Ask HN: How do you prioritise ideas? - WorldMover

If you have a list of ideas for projects, what process or criteria do you use to decide which ideas to pursue first?<p>Is it based on ease of development, potential revenue, how interesting it is, ease of marketing the idea, time to complete...what criteria do you typically use?
======
karterk
The way I go about this is to first record whatever idea I get onto a document
that I keep. From my past experience, I tend to sometimes get very excited
about ideas, and that usually stops me from thinking through properly about
its viability. So, I generally force myself into a 2-3 week "pause and ponder"
period in which I resist the urge to start working on it immediately. Even if
the idea is trivial to implement (trust me it always looks like that), it's a
distraction from stuff you are already working on, and you don't want to rush
into implementing it and end up nowhere.

I must add that, after 2-3 weeks, most of these exciting ideas sound really
bad to me. There will be a few that will still sound exciting. These _might_
be ones that are worth pursuing.

------
j45
My current recipe to capture lightning in a bottle:

Pick the idea(s) that:

\- is the simplest to launch right away,

\- has existing demand (being searched so you get a sense of the level of
ongoing demand),

\- has lower competition for keywords (you want a killer blog anyways so you
don't pay for ads as much),

\- you can start optimizing for organic SEO today, via a BLOG talking about
the problem you're solving WHILE you write the project. Rank early for the
terms people are searching for or the problem they're talking about.

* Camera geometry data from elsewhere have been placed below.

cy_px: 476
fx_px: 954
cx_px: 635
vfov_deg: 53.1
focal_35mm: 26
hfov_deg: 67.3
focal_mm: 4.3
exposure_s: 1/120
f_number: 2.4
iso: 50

\- is financially viable (calculate your conversion rate from traffic and if
it would pay for itself if you used adwords vs organic). The lowest plan
should pay for itself plus 30% minimum if not 50.

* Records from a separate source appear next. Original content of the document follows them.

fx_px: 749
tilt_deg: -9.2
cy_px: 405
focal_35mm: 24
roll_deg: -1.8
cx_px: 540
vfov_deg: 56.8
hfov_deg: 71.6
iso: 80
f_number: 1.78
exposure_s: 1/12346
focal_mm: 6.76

\- leans towards small business tools, because 10-20 customers at $50 get you
going much quicker.. ($50/month for a business is also like a $5/month expense
for a consumer SaaS product -- we don't think about it at that level).

\- appeals to business decision making .. businesses make logical decisions a
lot more than consumers, who like making irrational, how it makes me feel
decisions. Being a developer I'm much more able to pitch the logical
value/benefits than dealing with irrational consumers.

0.02 :)